I first discovered the music of Phil Elverum by impulsively picking out the Microphones’ 2000 album It Was Hot, We Stayed in the Water on CD in a record store because the cover looked intriguing. Aside from the second half of “The Glow”, a protracted uptempo jam reminiscent of Stereolab, the album was endearingly difficult. The band shirked traditional song structures, buried melodies under dissonance, added or abandoned the rhythm section at unexpected moments, caked guitar distortion on soft-spoken campfire jingles, relished in a decidedly scattershot soundscape, and dismantled any forward momentum they worked to build. Guessing how many people were in the band and what instruments they were playing was headache-inducing and fruitless. I felt as though I’d stumbled into an innocuous cult.
I listened to A Crow Looked at Me, Elverum’s 2017 record of solo acoustic songs about the death of his wife, Geneviève Castrée, on a mattress on the floor of a third-floor walk-up on a midsummer night, lying beside a girl I fell in love with a few evenings before. We both cried. I did not recognize that this was the singer from the Microphones record. I did not feel as though I’d stumbled into an innocuous cult. For at least a short while, I felt like Phil Elverum was the only other person in the room. Or rather, I felt as if I was in Phil’s bedroom, lying beside him as he wrenched the songs from a well of despair so deep that the resultant music felt too immediate to be considered art. This was the sound of the valve thrown open, songs that didn’t feel crafted so much as expelled, grief gushing into the humid room, pooling on the hardwood floor, flooding over the mattress.

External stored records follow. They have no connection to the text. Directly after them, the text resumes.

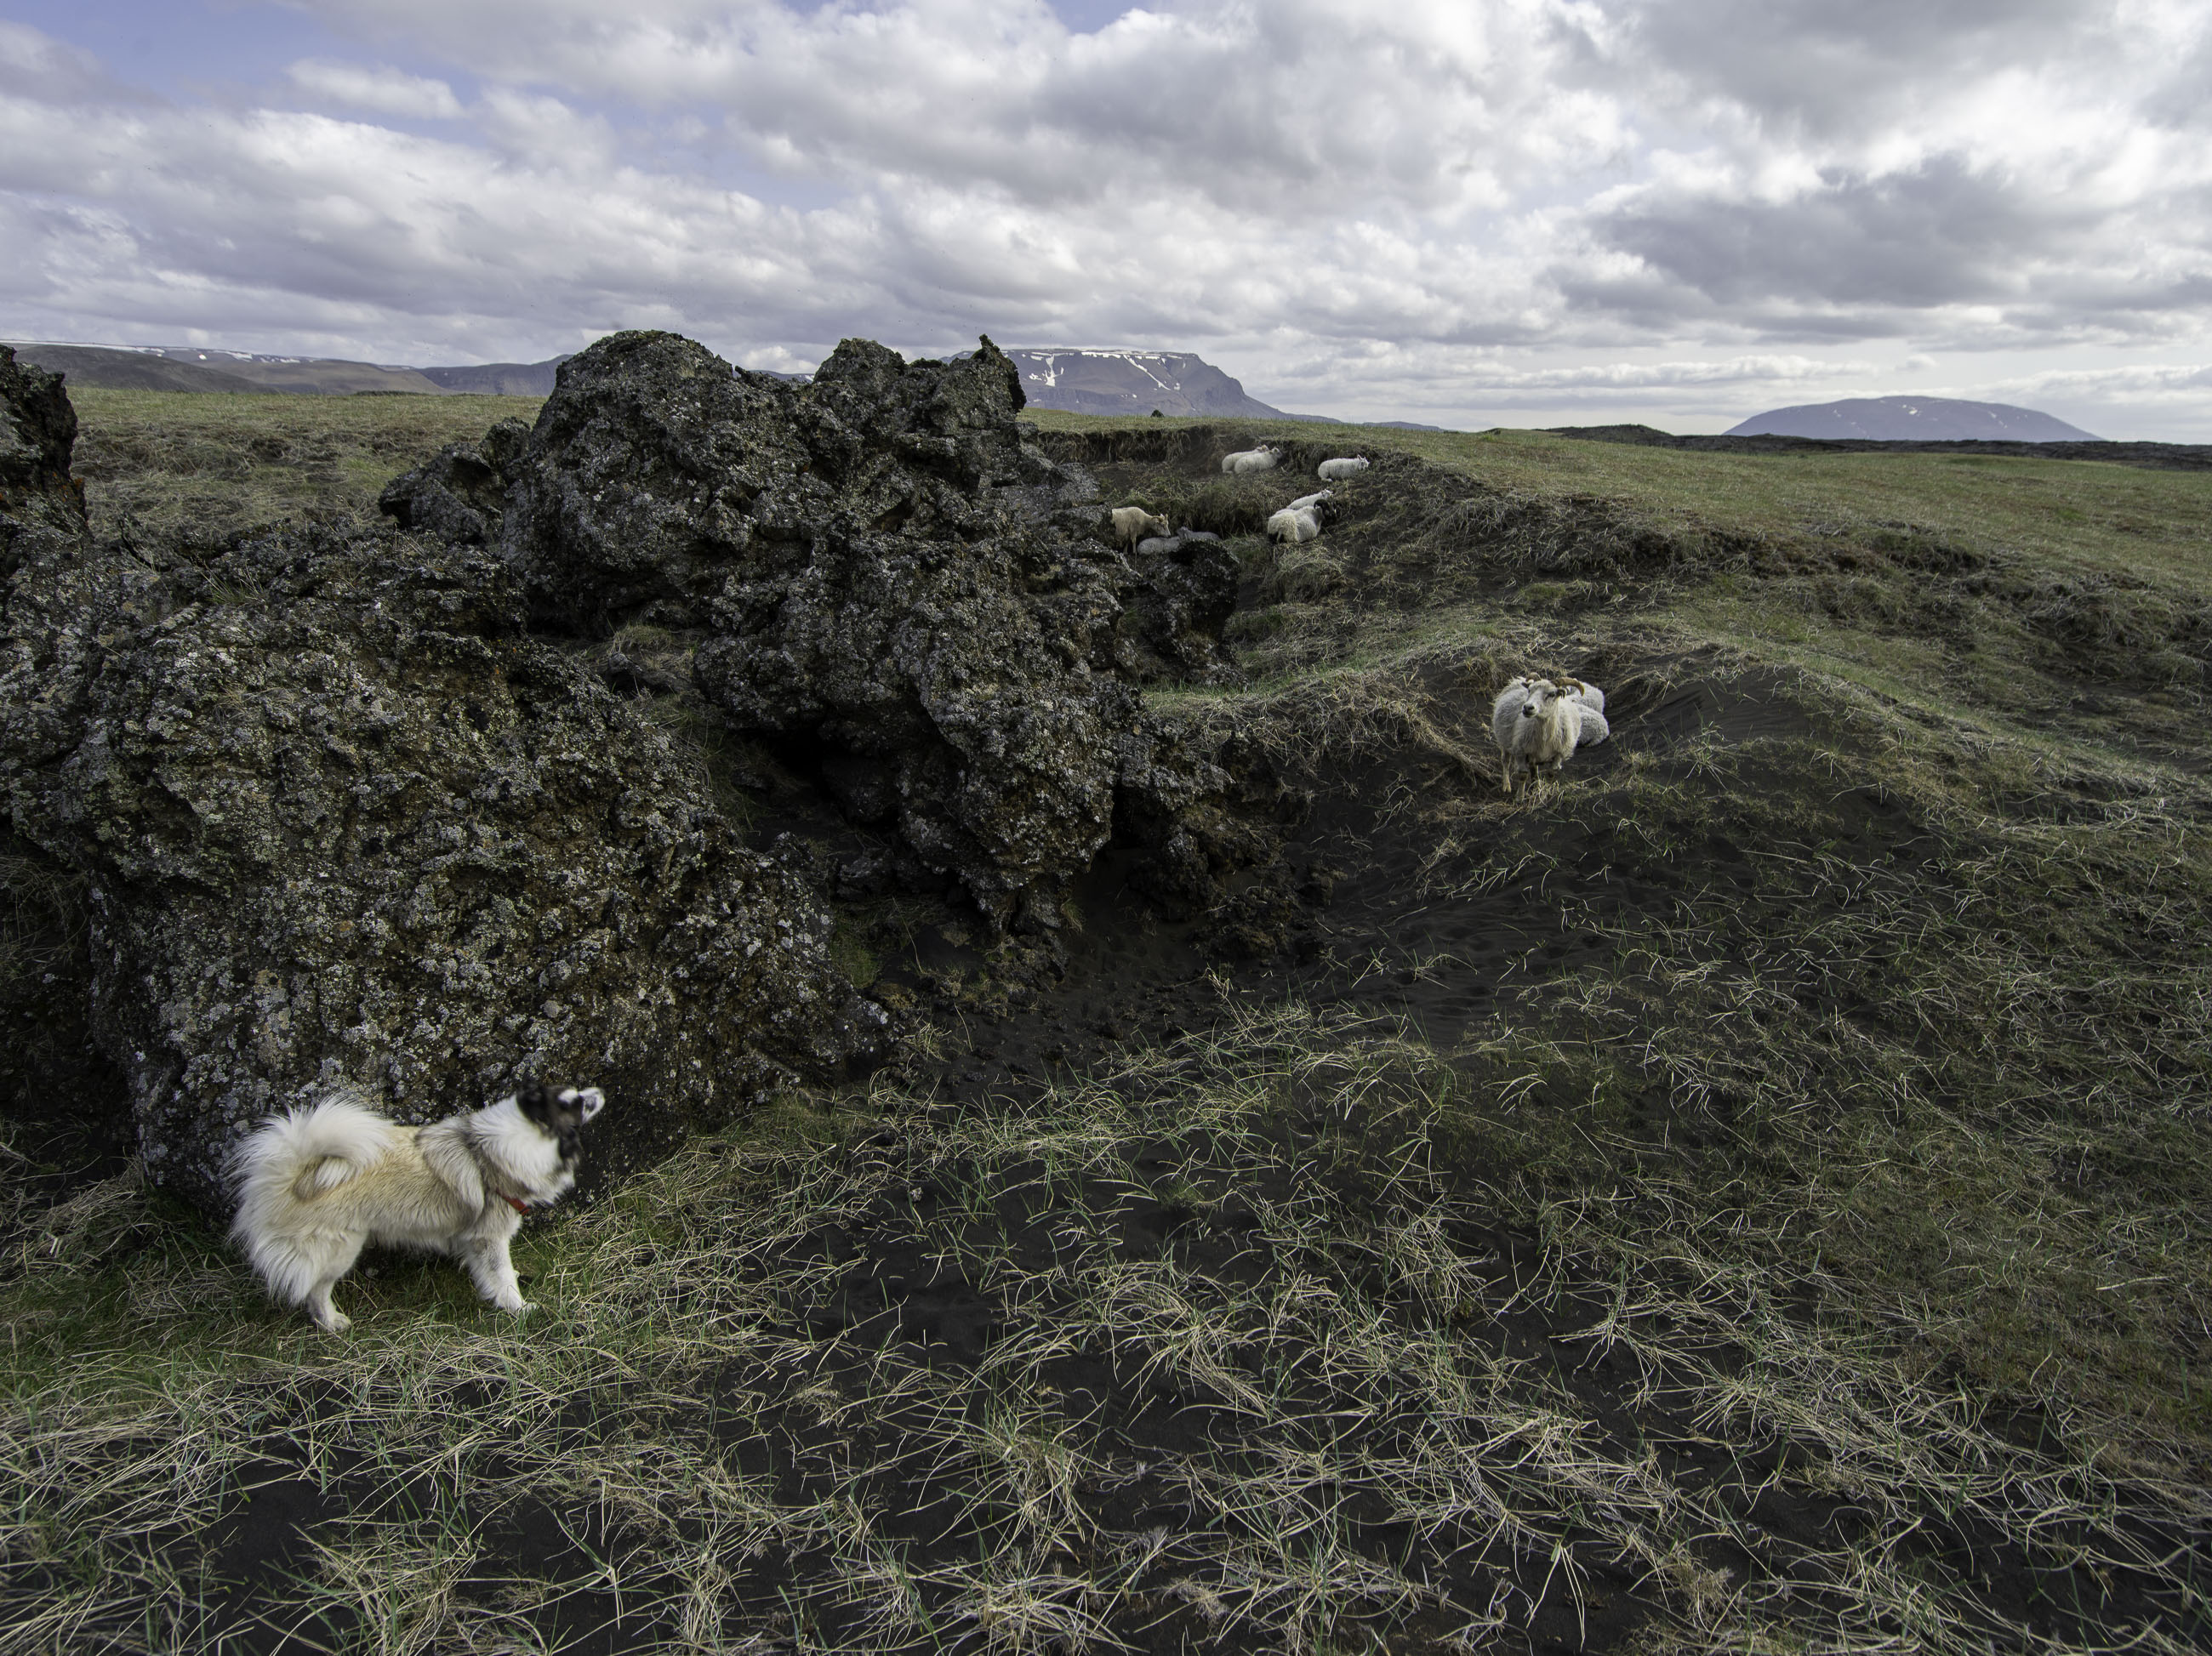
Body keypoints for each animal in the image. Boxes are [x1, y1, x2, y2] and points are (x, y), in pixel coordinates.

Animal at [229, 1081, 606, 1332]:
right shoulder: (490, 1236)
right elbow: (501, 1275)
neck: (491, 1151)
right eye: (576, 1104)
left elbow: (491, 1275)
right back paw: (331, 1322)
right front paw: (519, 1308)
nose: (600, 1091)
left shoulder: (474, 1239)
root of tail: (292, 1173)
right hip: (341, 1248)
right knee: (316, 1290)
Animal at [1490, 677, 1581, 795]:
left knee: (1534, 767)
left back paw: (1536, 786)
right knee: (1506, 761)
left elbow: (1551, 773)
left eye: (1552, 694)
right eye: (1529, 690)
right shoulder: (1520, 752)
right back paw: (1507, 785)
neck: (1545, 737)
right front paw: (1520, 796)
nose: (1528, 707)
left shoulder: (1559, 754)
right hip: (1504, 741)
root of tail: (1516, 681)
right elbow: (1523, 775)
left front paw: (1549, 793)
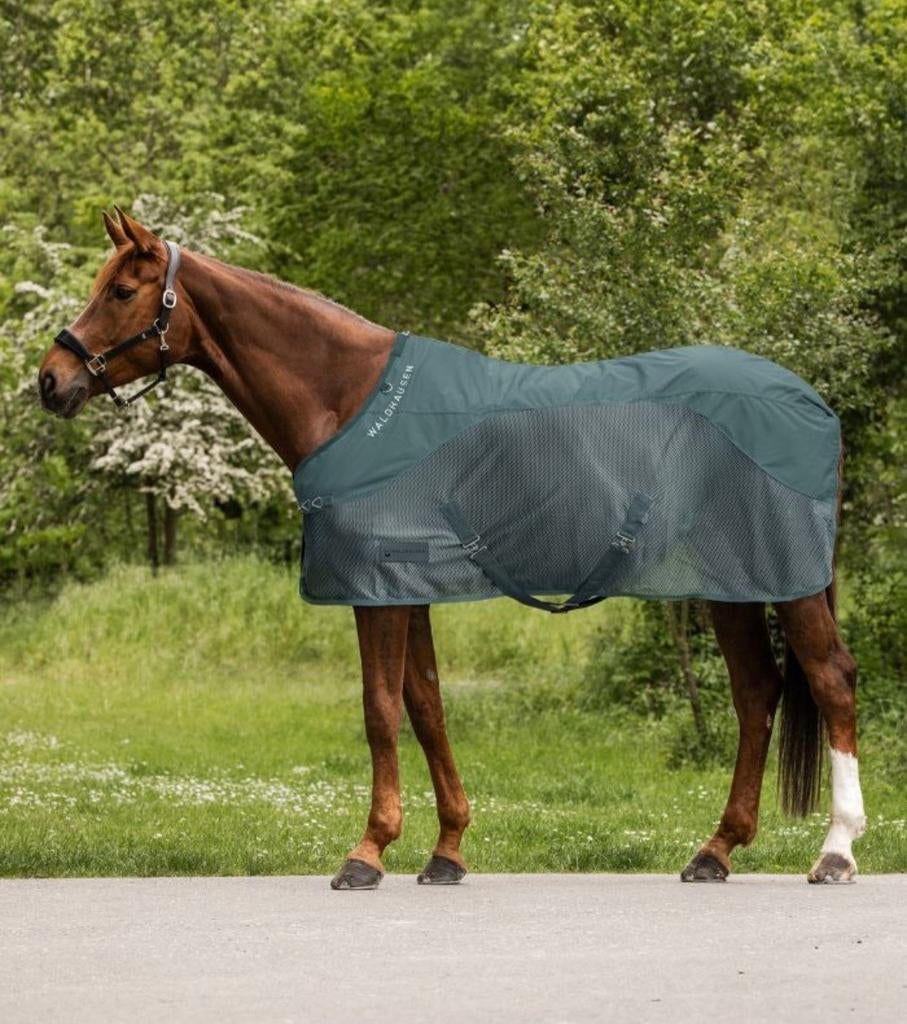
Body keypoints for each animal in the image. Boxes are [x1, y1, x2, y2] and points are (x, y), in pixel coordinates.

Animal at [37, 208, 866, 889]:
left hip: (785, 582)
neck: (350, 401)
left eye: (121, 292)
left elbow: (379, 709)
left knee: (829, 681)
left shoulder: (376, 588)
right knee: (756, 692)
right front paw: (446, 850)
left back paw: (835, 851)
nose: (51, 380)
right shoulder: (407, 589)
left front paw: (367, 852)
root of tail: (808, 400)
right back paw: (714, 851)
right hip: (728, 584)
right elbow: (426, 705)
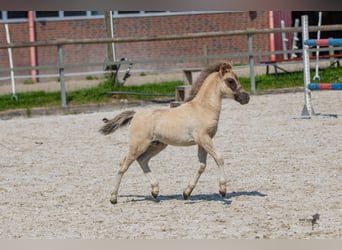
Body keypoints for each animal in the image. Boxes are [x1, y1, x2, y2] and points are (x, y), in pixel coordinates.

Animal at [99, 61, 248, 204]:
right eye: (230, 81)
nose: (246, 97)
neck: (203, 108)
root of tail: (135, 114)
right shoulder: (204, 138)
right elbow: (219, 158)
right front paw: (223, 190)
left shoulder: (203, 141)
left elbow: (202, 166)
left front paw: (186, 193)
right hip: (138, 145)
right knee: (123, 165)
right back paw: (113, 198)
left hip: (157, 145)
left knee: (142, 160)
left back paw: (155, 191)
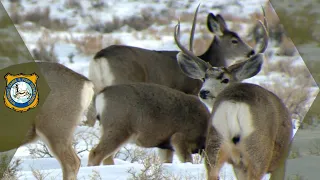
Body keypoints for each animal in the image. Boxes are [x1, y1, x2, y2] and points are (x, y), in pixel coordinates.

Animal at [175, 10, 292, 180]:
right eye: (204, 78)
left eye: (225, 79)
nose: (203, 92)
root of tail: (234, 104)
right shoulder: (280, 162)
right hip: (257, 150)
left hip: (215, 142)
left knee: (212, 172)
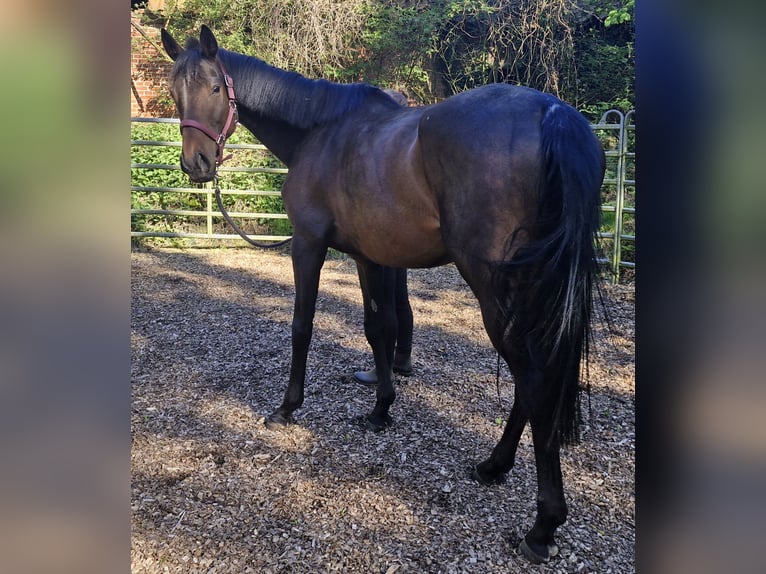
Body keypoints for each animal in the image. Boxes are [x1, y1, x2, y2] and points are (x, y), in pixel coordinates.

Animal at [160, 26, 605, 564]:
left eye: (215, 88)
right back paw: (494, 466)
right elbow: (379, 330)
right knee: (534, 376)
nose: (197, 164)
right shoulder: (370, 257)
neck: (322, 131)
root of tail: (552, 112)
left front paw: (287, 408)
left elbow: (302, 326)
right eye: (175, 92)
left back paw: (542, 525)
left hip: (496, 287)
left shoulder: (308, 244)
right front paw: (380, 410)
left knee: (535, 376)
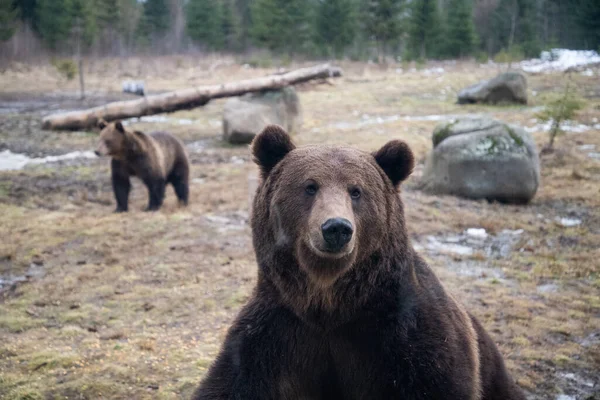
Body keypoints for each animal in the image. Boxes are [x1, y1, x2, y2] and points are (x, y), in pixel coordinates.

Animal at [193, 125, 524, 400]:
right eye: (310, 186)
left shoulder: (406, 336)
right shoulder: (275, 335)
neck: (329, 304)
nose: (336, 228)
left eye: (356, 191)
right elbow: (231, 384)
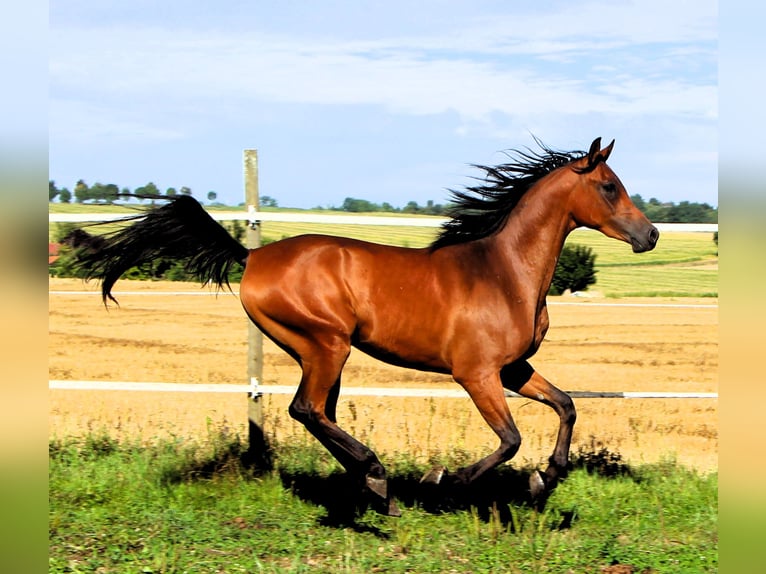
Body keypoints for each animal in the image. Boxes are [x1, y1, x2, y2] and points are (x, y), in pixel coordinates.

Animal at [77, 137, 658, 517]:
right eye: (609, 186)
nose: (649, 234)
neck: (504, 272)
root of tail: (252, 256)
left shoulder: (513, 368)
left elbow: (566, 406)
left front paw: (546, 480)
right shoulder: (475, 373)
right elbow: (510, 438)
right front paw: (443, 482)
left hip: (322, 352)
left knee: (320, 414)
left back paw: (373, 487)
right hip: (326, 344)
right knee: (306, 409)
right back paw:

Lyrically, Microphones in 2020 is undoubtedly the work of the latter songwriter, who with time has been able to pull back from the immediacy of his grief and craft something grander and more complex than A Crow Looked at Me and exponentially wiser than anything on those early Microphones records.
Still, the album attempts to reconcile the 20-something that recorded It Was Hot, We Stayed in the Water with the 42-year-old single father. Sonic flourishes dating back from the Microphones days turn up, especially the signature droning keyboard reminiscent of an accordion and an electric guitar that crests the track like a tidal wave of warm gravel. Elverum nods back to the opening lines of the Microphones’ celebrated anthem “The Glow Pt. 2”, singing, “When I took my shirt off in the yard / I meant it, and it’s still off.”
He collapses the metaphor embedded in the original lyric: “I took my shirt off in the yard / No one saw that the skin on my shoulders was golden.” If Elverum’s golden shoulders represent the beauty he tries to convey through his songs, then Microphones in 2020 succeeds on a plane he couldn’t reach in 2001. As he’s grown older, the structures that hold his lyrics have continually frayed to the point of unspooling from anything resembling the verse-chorus-verse rock song. Even a few untethered funsies on It Was Hot, We Stayed in the Water sound like catchy pop singles compared to the repetitious song-heap of Microphones in 2020.